== Written task ==
Transcribe the text of the records from their start through the line that contains "GeneratePress", with both ends included, and leave the pictures out of your answer.

== Records for this task ==
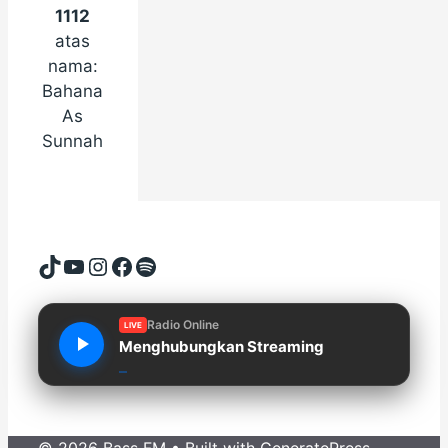
1112
atas
nama:
Bahana
As
Sunnah
TikTok
YouTube
Instagram
Facebook
Spotify
Radio Online
LIVE
Menghubungkan Streaming
© 2026 Bass FM
• Built with
GeneratePress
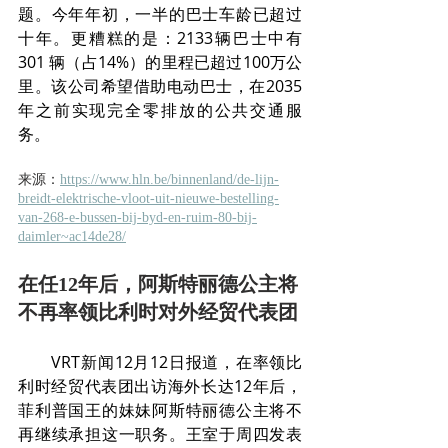
题。今年年初，一半的巴士车龄已超过
十年。更糟糕的是：2133辆巴士中有
301 辆（占14%）的里程已超过100万公
里。该公司希望借助电动巴士，在2035
年之前实现完全零排放的公共交通服
务。
来源：
https://www.hln.be/binnenland/de-lijn-
breidt-elektrische-vloot-uit-nieuwe-bestelling-
van-268-e-bussen-bij-byd-en-ruim-80-bij-
daimler~ac14de28/
在任12年后，阿斯特丽德公主将
不再率领比利时对外经贸代表团
       VRT新闻12月12日报道，在率领比
利时经贸代表团出访海外长达12年后，
菲利普国王的妹妹阿斯特丽德公主将不
再继续承担这一职务。王室于周四发表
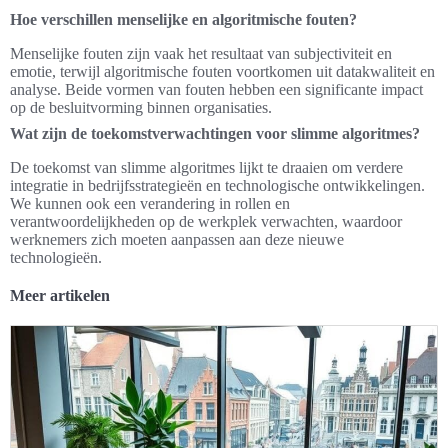
Hoe verschillen menselijke en algoritmische fouten?
Menselijke fouten zijn vaak het resultaat van subjectiviteit en
emotie, terwijl algoritmische fouten voortkomen uit datakwaliteit en
analyse. Beide vormen van fouten hebben een significante impact
op de besluitvorming binnen organisaties.
Wat zijn de toekomstverwachtingen voor slimme algoritmes?
De toekomst van slimme algoritmes lijkt te draaien om verdere
integratie in bedrijfsstrategieën en technologische ontwikkelingen.
We kunnen ook een verandering in rollen en
verantwoordelijkheden op de werkplek verwachten, waardoor
werknemers zich moeten aanpassen aan deze nieuwe
technologieën.
Meer artikelen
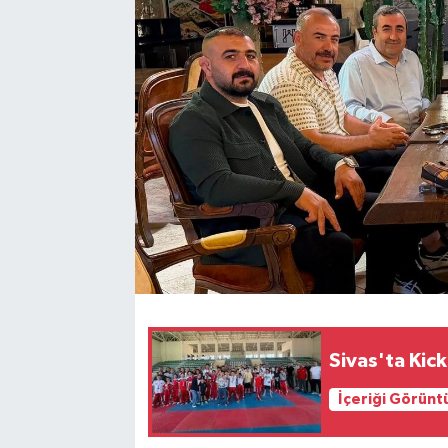
YAŞAM
Sivas'ta Kick
İçeriği Görünt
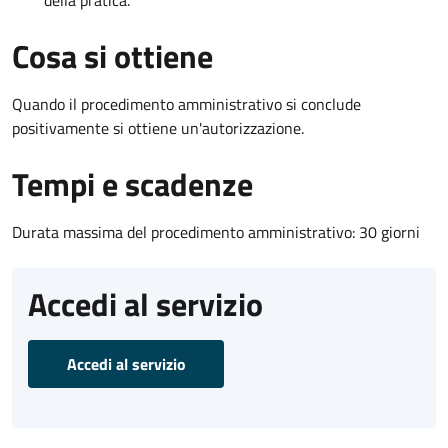
Cosa si ottiene
Quando il procedimento amministrativo si conclude
positivamente si ottiene un'autorizzazione.
Tempi e scadenze
Durata massima del procedimento amministrativo: 30 giorni
Accedi al servizio
Accedi al servizio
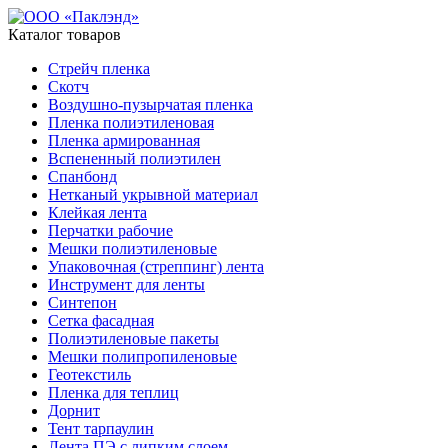
Каталог товаров
Стрейч пленка
Скотч
Воздушно-пузырчатая пленка
Пленка полиэтиленовая
Пленка армированная
Вспененный полиэтилен
Спанбонд
Нетканый укрывной материал
Клейкая лента
Перчатки рабочие
Мешки полиэтиленовые
Упаковочная (стреппинг) лента
Инструмент для ленты
Синтепон
Сетка фасадная
Полиэтиленовые пакеты
Мешки полипропиленовые
Геотекстиль
Пленка для теплиц
Дорнит
Тент тарпаулин
Лента ПЭ с липким слоем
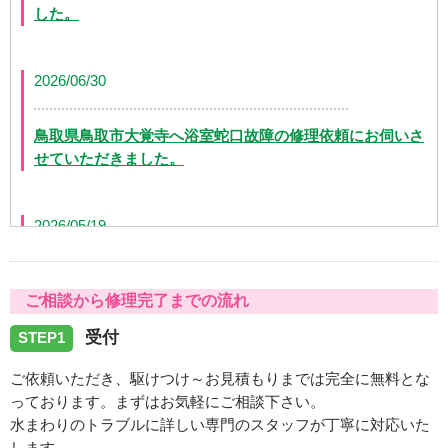
した。
2026/06/30
鳥取県鳥取市大覚寺へ浴室蛇口故障の修理依頼にお伺いさ
せていただきました。
2026/05/19
鳥取県境港市中野町に台所蛇口水漏れでお伺いいたしまし
ご相談から修理完了までの流れ
た
受付
STEP1
2026/04/23
ご依頼いただき、駆けつけ～お見積もりまでは完全に無料とな
っております。まずはお気軽にご相談下さい。
鳥取県米子市石井に洗濯蛇口の水漏れでお伺いしました。
水まわりのトラブルに詳しい専門のスタッフが丁寧に対応いた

== Response for this exercise ==
1112
atas
nama:
Bahana
As
Sunnah
TikTok
YouTube
Instagram
Facebook
Spotify
Radio Online
LIVE
Menghubungkan Streaming
© 2026 Bass FM
• Built with
GeneratePress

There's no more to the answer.